Wie macht man KI-generierte Werke wieder rechtssicher für Kund:innen?
Das Urheberrecht greift dann wieder, wenn das Bild auch nach der Generierung noch einmal durch den Menschen bearbeitet wurde. Dann ist es eine eigene geistige Leistung und kann – solange man die ethische Komponente außen vorlässt – in Kundenprojekten eingesetzt werden. Allerdings ist derzeit noch nicht verbindlich geklärt, wie stark man das Bild noch bearbeiten muss. Reicht ein Farbfilter oder eine in Photoshop eingefügte Textur?
Im Keyvisual für unsere »ChAI«-Reihe haben die Senior Designerin Viviane Harder von Karl Anders und ich gemeinsam einen Workflow getestet und schließlich aus mehreren KI-generierten Bildern eine Collage gestaltet. So haben wir dem maschinellen Output eine neue Ebene hinzugefügt und damit sichergestellt, dass das Recht am Plakat bei uns liegt.

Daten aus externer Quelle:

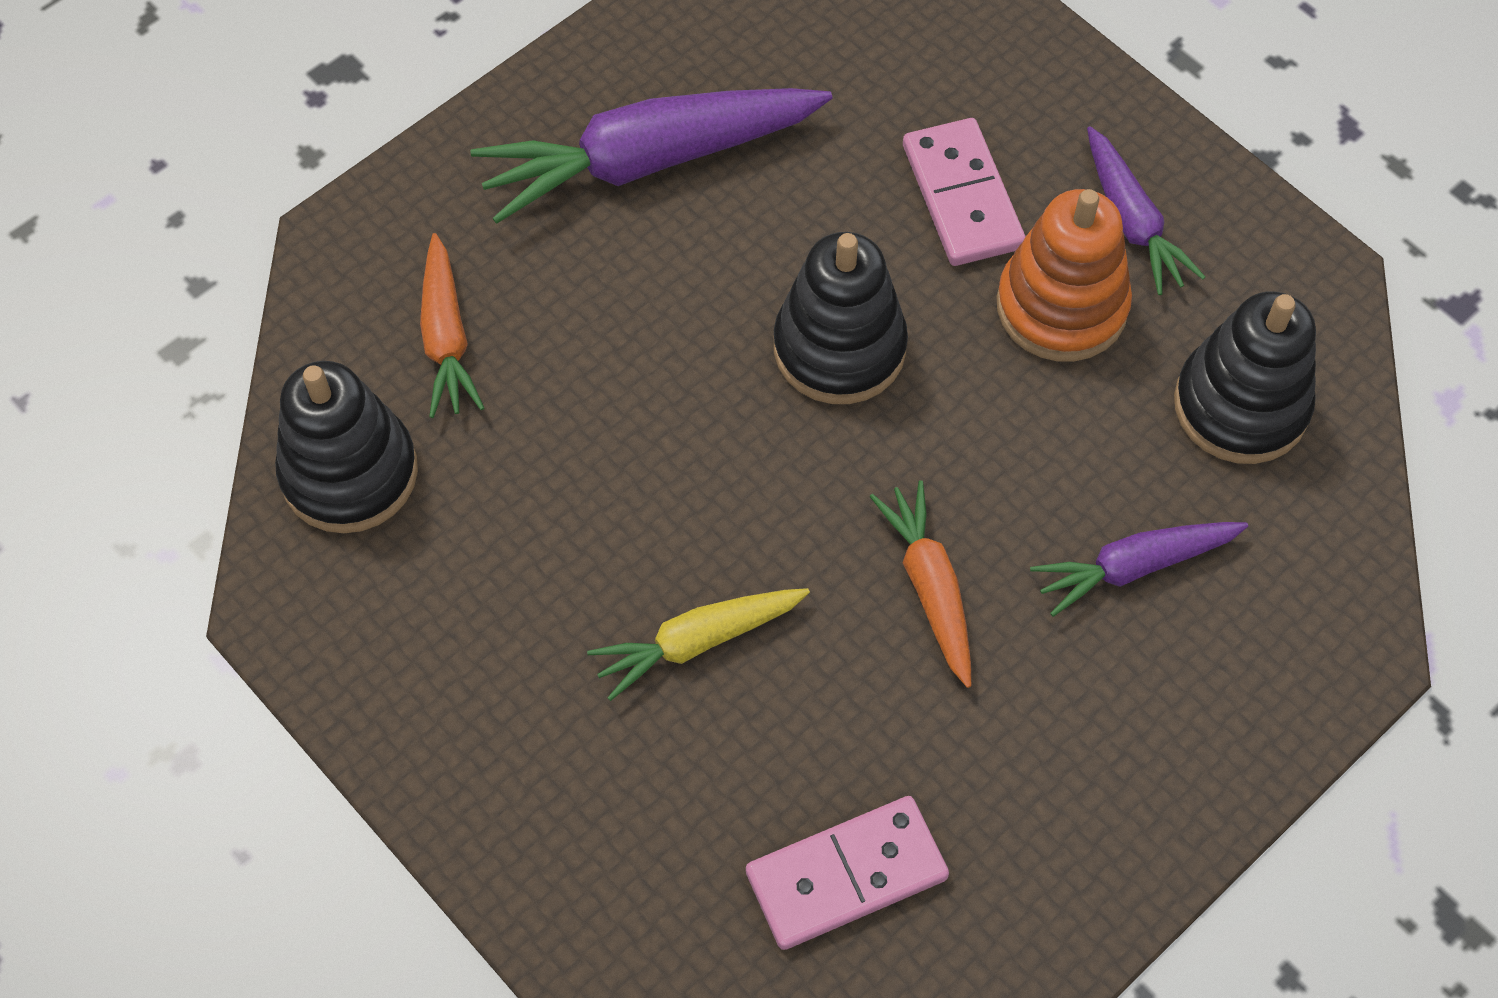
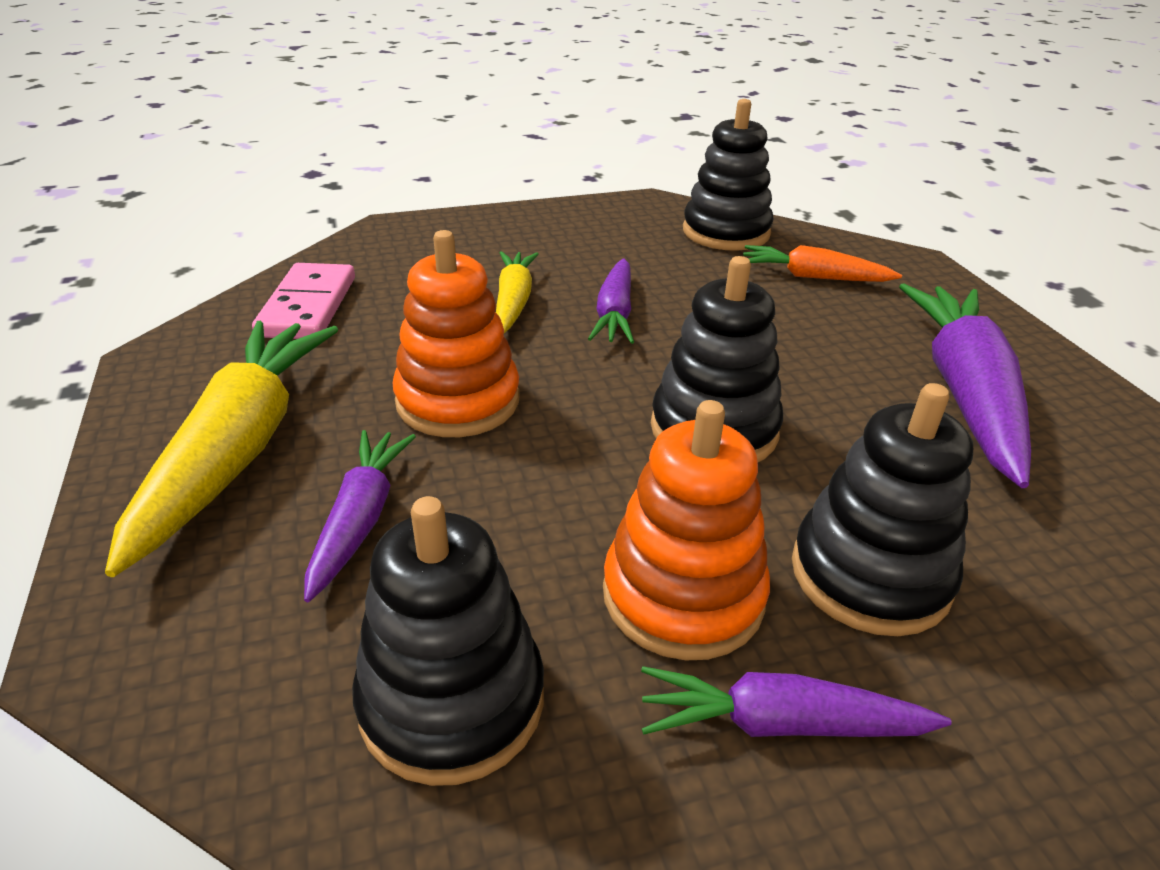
camera: 115 degrees right, 25 degrees down
(663, 518) = (614, 313): none -> purple carrot
(930, 587) = (458, 401): orange carrot -> orange stacking toy
(962, 196) = (870, 574): pink domino -> black stacking toy
(1121, 734) = (239, 449): none -> yellow carrot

»Vor allem ist Solidarität innerhalb der Branche gefragt, während wir den Wert von menschengemachtem Design neu definieren.«
Haltung, Ethik und Solidarität
Was passiert mit den KI-generierten Arbeiten, die jetzt veröffentlicht werden, sobald es einen rechtlichen Rahmen gibt?
Nachträglich wird in der Regel nichts abgestraft. Die Arbeiten sind zwar ethisch problematisch, rechtlich aber in Ordnung. In Zukunft kann es allerdings sein, dass bestimmte Tools, deren Anbieter sich nicht dem nationalen Recht beugen, in Deutschland gesperrt werden. Das halte ich aber für unwahrscheinlich. Eher wird es passieren, dass KI-generierte Arbeiten gekennzeichnet werden müssen oder eine digitale Signatur erhalten, die sie als solche erkennbar macht – ähnlich wie Adobe Firefly es bereits handhabt.
Wir sollten im professionellen Agenturkontext vorsichtig sein, nicht zu sehr den Hype zu befeuern, solange so viele Faktoren noch nicht geklärt sind. Jetzt gilt es, mit Bedacht die Tools zu testen, weiterzuentwickeln, außerdem nicht einfach ungefiltert und ungekennzeichnet den KI-Content auf alle Plattformen zu spielen.
Wie können Kreative sich beim Thema KI absichern?
Freie Illustrator:innen und Fotograf:innen werden es damit am schwersten haben. Also müssen wir uns für die Zukunft Frameworks bauen, in denen Freelancer:innen gemeinsam mit Agenturen agieren können. Sie könnten etwa eine Stilprobe in Form von Bildbeispielen als Material zum Training von KI-Modellen bereitstellen und dafür Nutzungsgebühren veranschlagen. Ich rate gerade freien Kreativen außerdem immer dazu, sehr genau mit ihren Verträgen zu sein: Denn wer sagt, dass eine Agentur oder ein:e Kund:in nicht einfach zuvor bereitgestellte Illustrationen nutzt, um ein eigenes Modell zu trainieren?
Dies alles muss im Vertrag genau festgehalten sein – und sei es nur durch einen Sperrvermerk in den Nutzungsrechten. Im Bestfall müssten Kreative das nicht selbst machen, sondern es gäbe dafür ganz klare rechtliche Vorgaben. Aber bis dahin müssen wir es eben selbst in die Hand nehmen. Dazu braucht es etwas Spekulation im Hinblick darauf, wie sich die KI weiterentwickelt, und Selbstbewusstsein, diese Themen für sich zu beanspruchen. Aber vor allem ist Solidarität innerhalb der Branche gefragt, während wir den Wert von menschengemachtem Design neu definieren.